:: Data listing ::

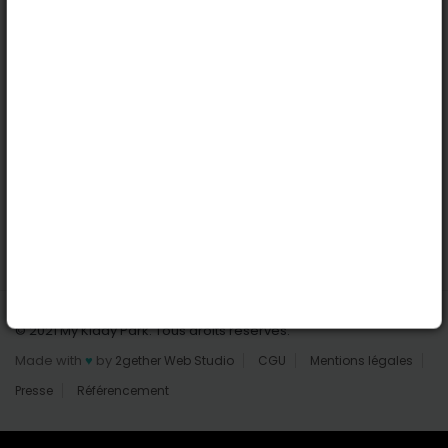
Nantes
Reims
Liens utiles
Connexion | Inscription
Rechercher des parcs
Tout les parcs
Ajouter un parc
Nous contacter
© 2021 My Kiddy Park. Tous droits réservés.
Made with
♥
by
2gether Web Studio
CGU
Mentions légales
Presse
Référencement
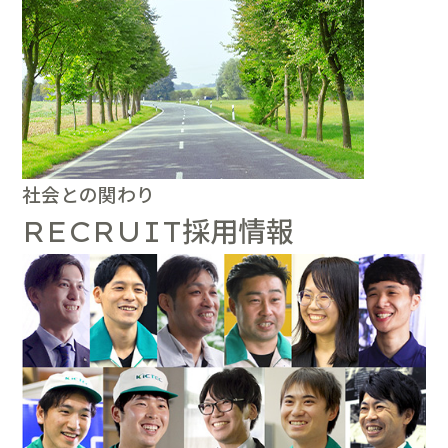
社会との関わり
採用情報
RECRUIT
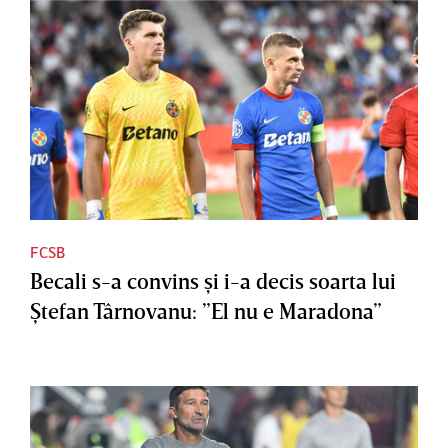
FCSB
Becali s-a convins şi i-a decis soarta lui
Ştefan Târnovanu: ”El nu e Maradona”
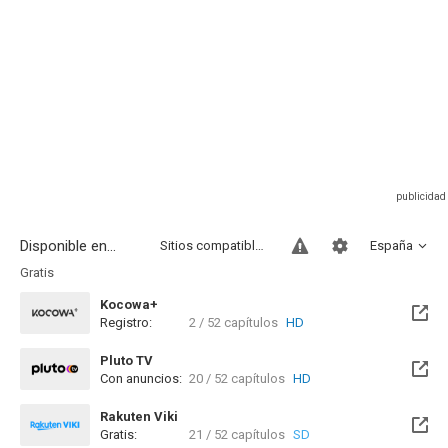
Disponible en...
Sitios compatibles
España
Gratis
Kocowa+
Registro:
2 / 52 capítulos
HD
Pluto TV
Con anuncios:
20 / 52 capítulos
HD
Rakuten Viki
Gratis:
21 / 52 capítulos
SD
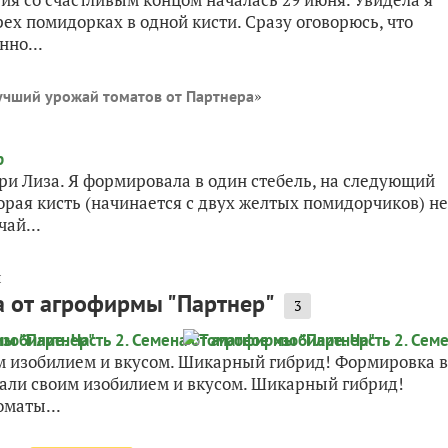
рех помидорках в одной кисти. Сразу оговорюсь, что
нно...
»
учший урожай томатов от Партнера
ри Лиза. Я формировала в один стебель, на следующий
торая кисть (начинается с двух желтых помидорчиков) не
чай...
л
на от агрофирмы "Партнер"
3
м изобилием и вкусом. Шикарный гибрид! Формировка в
вали своим изобилием и вкусом. Шикарный гибрид!
оматы...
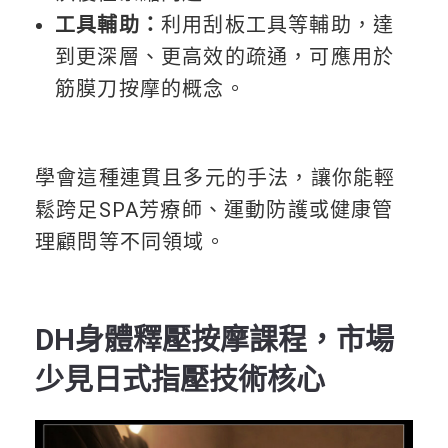
工具輔助：
利用刮板工具等輔助，達
到更深層、更高效的疏通，可應用於
筋膜刀按摩的概念。
學會這種連貫且多元的手法，讓你能輕
鬆跨足SPA芳療師、運動防護或健康管
理顧問等不同領域。
DH身體釋壓按摩課程，市場
少見日式指壓技術核心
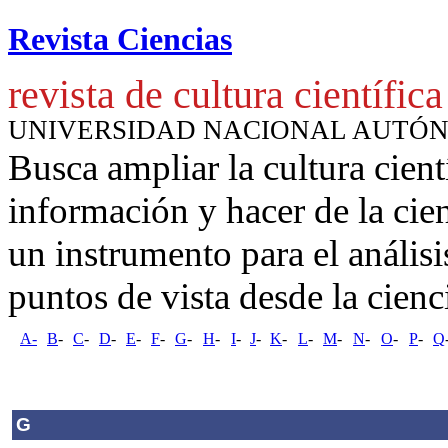
Revista Ciencias
revista de cultura científica
UNIVERSIDAD NACIONAL AUTÓ
Busca ampliar la cultura cient
información y hacer de la cie
un instrumento para
el anális
puntos de vista desde la cienc
A-
B
-
C
-
D
-
E
-
F
-
G
-
H
-
I
-
J
-
K
-
L
-
M
-
N
-
O
-
P
-
Q
G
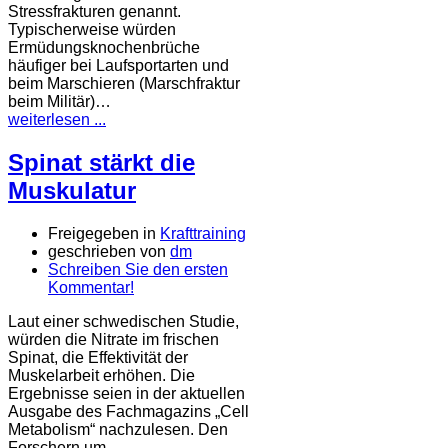
Stressfrakturen genannt.
Typischerweise würden
Ermüdungsknochenbrüche
häufiger bei Laufsportarten und
beim Marschieren (Marschfraktur
beim Militär)…
weiterlesen ...
Spinat stärkt die
Muskulatur
Freigegeben in
Krafttraining
geschrieben von
dm
Schreiben Sie den ersten
Kommentar!
Laut einer schwedischen Studie,
würden die Nitrate im frischen
Spinat, die Effektivität der
Muskelarbeit erhöhen. Die
Ergebnisse seien in der aktuellen
Ausgabe des Fachmagazins „Cell
Metabolism“ nachzulesen. Den
Forschern um…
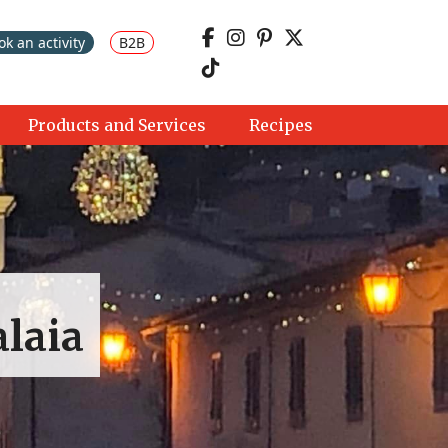
ok an activity
B2B
Products and Services
Recipes
alaia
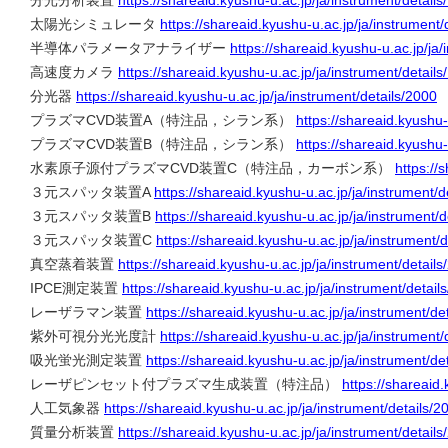
分光分析装置
https://shareaid.kyushu-u.ac.jp/ja/instrument/details
太陽光シミュレータ
https://shareaid.kyushu-u.ac.jp/ja/instrument/
半導体パラメータアナライザー
https://shareaid.kyushu-u.ac.jp/ja/
高速度カメラ
https://shareaid.kyushu-u.ac.jp/ja/instrument/details
分光器
https://shareaid.kyushu-u.ac.jp/ja/instrument/details/2000
プラズマCVD装置A（特注品，シラン系）
https://shareaid.kyushu-
プラズマCVD装置B（特注品，シラン系）
https://shareaid.kyushu-
水素原子源付プラズマCVD装置C（特注品，カーボン系）
https://
３元スパッタ装置A
https://shareaid.kyushu-u.ac.jp/ja/instrument/d
３元スパッタ装置B
https://shareaid.kyushu-u.ac.jp/ja/instrument/d
３元スパッタ装置C
https://shareaid.kyushu-u.ac.jp/ja/instrument/
真空蒸着装置
https://shareaid.kyushu-u.ac.jp/ja/instrument/details
IPCE測定装置
https://shareaid.kyushu-u.ac.jp/ja/instrument/detail
レーザラマン装置
https://shareaid.kyushu-u.ac.jp/ja/instrument/de
紫外可視分光光度計
https://shareaid.kyushu-u.ac.jp/ja/instrument/
吸光蛍光測定装置
https://shareaid.kyushu-u.ac.jp/ja/instrument/de
レーザピンセット付プラズマ生成装置（特注品）
https://shareaid.
人工気象器
https://shareaid.kyushu-u.ac.jp/ja/instrument/details/2
質量分析装置
https://shareaid.kyushu-u.ac.jp/ja/instrument/details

:: What is required ::
Exact copies of all the entries are needed; output them without the pictures.

:: Exercise answer ::
Nantes
Reims
Liens utiles
Connexion | Inscription
Rechercher des parcs
Tout les parcs
Ajouter un parc
Nous contacter
© 2021 My Kiddy Park. Tous droits réservés.
Made with
♥
by
2gether Web Studio
CGU
Mentions légales
Presse
Référencement
社会との関わり
採用情報
RECRUIT
FCSB
Becali s-a convins şi i-a decis soarta lui
Ştefan Târnovanu: ”El nu e Maradona”
Disponible en...
Sitios compatibles
España
Gratis
Kocowa+
Registro:
2 / 52 capítulos
HD
Pluto TV
Con anuncios:
20 / 52 capítulos
HD
Rakuten Viki
Gratis:
21 / 52 capítulos
SD
рех помидорках в одной кисти. Сразу оговорюсь, что
нно...
»
учший урожай томатов от Партнера
ри Лиза. Я формировала в один стебель, на следующий
торая кисть (начинается с двух желтых помидорчиков) не
чай...
л
на от агрофирмы "Партнер"
3
м изобилием и вкусом. Шикарный гибрид! Формировка в
вали своим изобилием и вкусом. Шикарный гибрид!
оматы...
工具輔助：
利用刮板工具等輔助，達
到更深層、更高效的疏通，可應用於
筋膜刀按摩的概念。
學會這種連貫且多元的手法，讓你能輕
鬆跨足SPA芳療師、運動防護或健康管
理顧問等不同領域。
DH身體釋壓按摩課程，市場
少見日式指壓技術核心
Revista Ciencias
revista de cultura científica
UNIVERSIDAD NACIONAL AUTÓ
Busca ampliar la cultura cient
información y hacer de la cie
un instrumento para
el anális
puntos de vista desde la cienc
A-
B
-
C
-
D
-
E
-
F
-
G
-
H
-
I
-
J
-
K
-
L
-
M
-
N
-
O
-
P
-
Q
G
Stressfrakturen genannt.
Typischerweise würden
Ermüdungsknochenbrüche
häufiger bei Laufsportarten und
beim Marschieren (Marschfraktur
beim Militär)…
weiterlesen ...
Spinat stärkt die
Muskulatur
Freigegeben in
Krafttraining
geschrieben von
dm
Schreiben Sie den ersten
Kommentar!
Laut einer schwedischen Studie,
würden die Nitrate im frischen
Spinat, die Effektivität der
Muskelarbeit erhöhen. Die
Ergebnisse seien in der aktuellen
Ausgabe des Fachmagazins „Cell
Metabolism“ nachzulesen. Den
Forschern um…
ok an activity
B2B
Products and Services
Recipes
alaia
分光分析装置
https://shareaid.kyushu-u.ac.jp/ja/instrument/details
太陽光シミュレータ
https://shareaid.kyushu-u.ac.jp/ja/instrument/
半導体パラメータアナライザー
https://shareaid.kyushu-u.ac.jp/ja/
高速度カメラ
https://shareaid.kyushu-u.ac.jp/ja/instrument/details
分光器
https://shareaid.kyushu-u.ac.jp/ja/instrument/details/2000
プラズマCVD装置A（特注品，シラン系）
https://shareaid.kyushu-
プラズマCVD装置B（特注品，シラン系）
https://shareaid.kyushu-
水素原子源付プラズマCVD装置C（特注品，カーボン系）
https://
３元スパッタ装置A
https://shareaid.kyushu-u.ac.jp/ja/instrument/d
３元スパッタ装置B
https://shareaid.kyushu-u.ac.jp/ja/instrument/d
３元スパッタ装置C
https://shareaid.kyushu-u.ac.jp/ja/instrument/
真空蒸着装置
https://shareaid.kyushu-u.ac.jp/ja/instrument/details
IPCE測定装置
https://shareaid.kyushu-u.ac.jp/ja/instrument/detail
レーザラマン装置
https://shareaid.kyushu-u.ac.jp/ja/instrument/de
紫外可視分光光度計
https://shareaid.kyushu-u.ac.jp/ja/instrument/
吸光蛍光測定装置
https://shareaid.kyushu-u.ac.jp/ja/instrument/de
レーザピンセット付プラズマ生成装置（特注品）
https://shareaid.
人工気象器
https://shareaid.kyushu-u.ac.jp/ja/instrument/details/2
質量分析装置
https://shareaid.kyushu-u.ac.jp/ja/instrument/details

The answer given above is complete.